Cheever’s short fiction developed not in stages, in trials, and renunciations but in a fairly straight line. The stories of THE BRIGADIER AND THE GOLF WIDOW differ from the earliest stories only in a slightly freer form, a swifter move toward moral allegory, and a shade more impatience with the rules he was breaking; but after many years of considerable success, he was entitled to such liberty. The remarkable thing is how little he had changed over his long career. It appears that very early, he staked a claim, fenced it, and ever since had been exploring and exploiting it. This creates an apparent sameness about his work which might be called a disadvantage except that it must be balanced against the undeniable appeal of reliability. He did not, like some great writers, hit home runs or strike out. He was marvelously consistent and on a high level. Moreover, he did not, and did not need to, offend the reader. He wrote from conviction and certainty and—not the least of his virtues for his time—from a sense of contentment. The effect is at once entertaining and restful. Every sane human being is for courage and honesty, in favor of blue skies, trout streams, butterflies, and fine old houses full of lively and amusing people. Every sane person is against suffering, pain, hypocrisy, ugliness, and sordid behavior. No one speaks out in favor of sin, and no one, no matter how reactionary, is against progress or reform, though definitions may vary widely and deeply and behavior vary even more.

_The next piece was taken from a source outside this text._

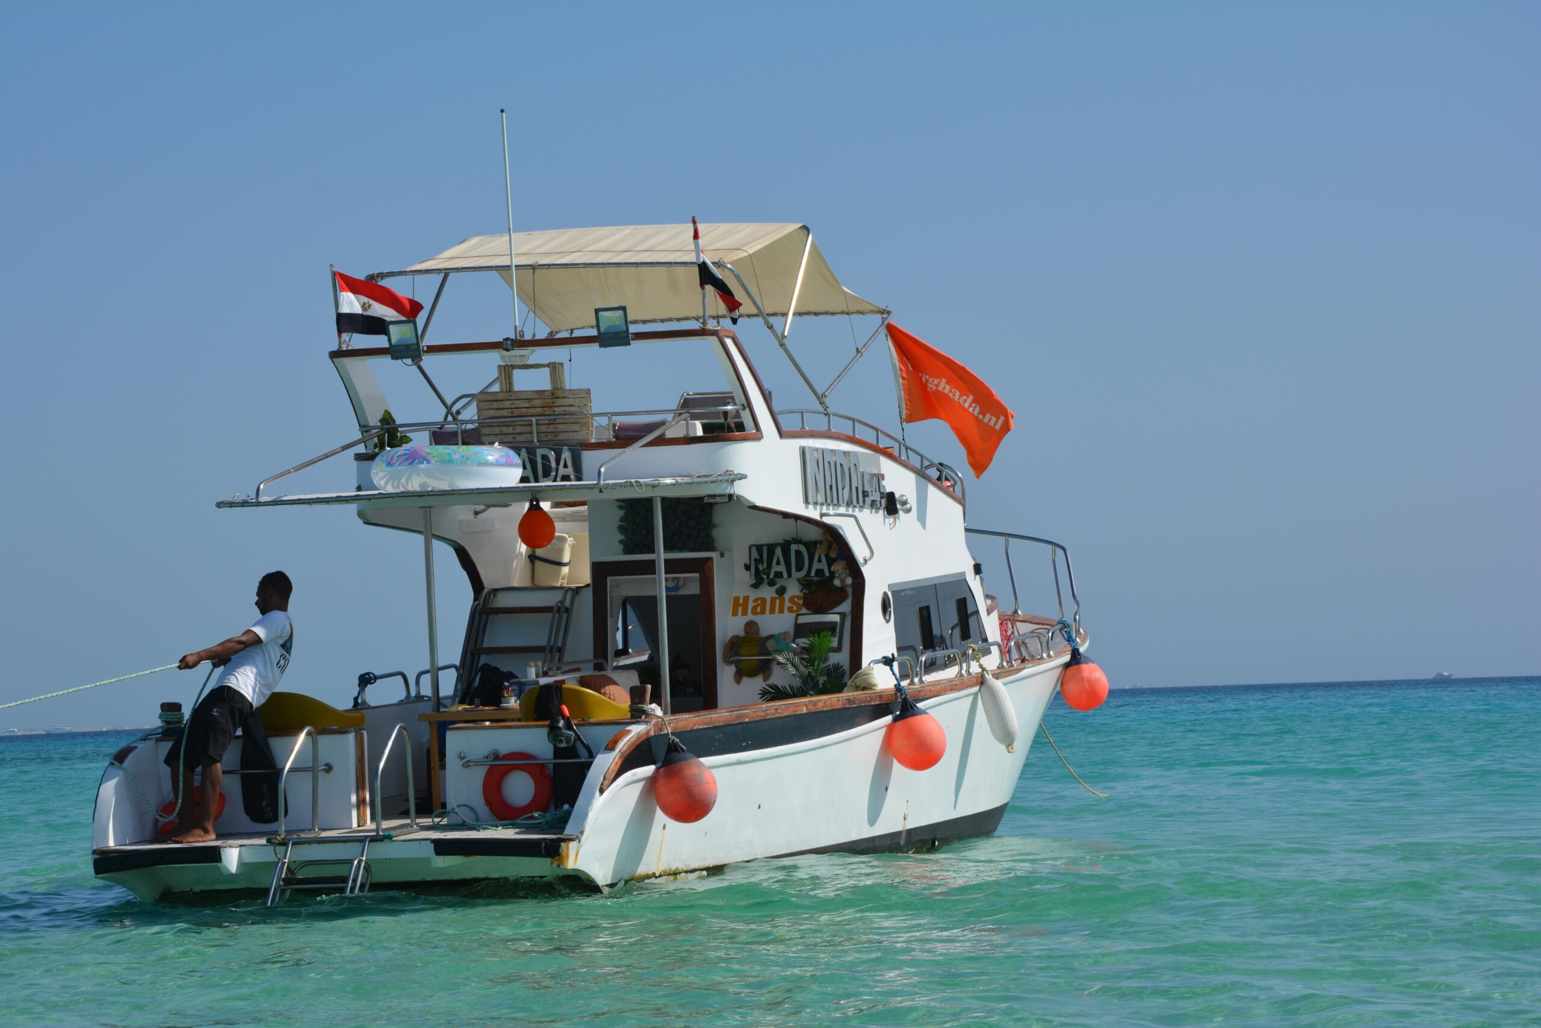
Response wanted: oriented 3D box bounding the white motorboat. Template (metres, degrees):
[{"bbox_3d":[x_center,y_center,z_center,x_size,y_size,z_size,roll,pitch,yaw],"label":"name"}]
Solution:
[{"bbox_3d":[-0.077,0.389,31.959,3.550,4.350,10.500,-3,-3,28],"label":"white motorboat"}]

Cheever’s fiction is, then, classical in orientation. (It is no wonder that he so frequently employed the great and timeless classical myths to heighten the implications of his stories.) He was a professional writer with an acceptable and decent point of view. If he had a dream, it was a dream of restoration and innocence, not a revolutionary and romantic vision. He conveyed no desire to run for public office or to be accepted as one of the unacknowledged legislators of the world. This attitude was important, for his long and distinguished career and the undeniable artistry of his short fiction give the lie to the notion that an artist must be a rebel, an outsider, and a boat-rocker to validate his claim to art. After all the qualifications are weighed and sifted, Cheever stands in the front rank, among the best of the short-story writers of the twentieth century. When all is said and done, for better or worse, it seems likely that his humane, graceful, and wistful stories will stand, if not for the best that artists have been able to achieve, then for the best hopes of civilization, its long dream of life and liberty, its aim and pursuit of human happiness.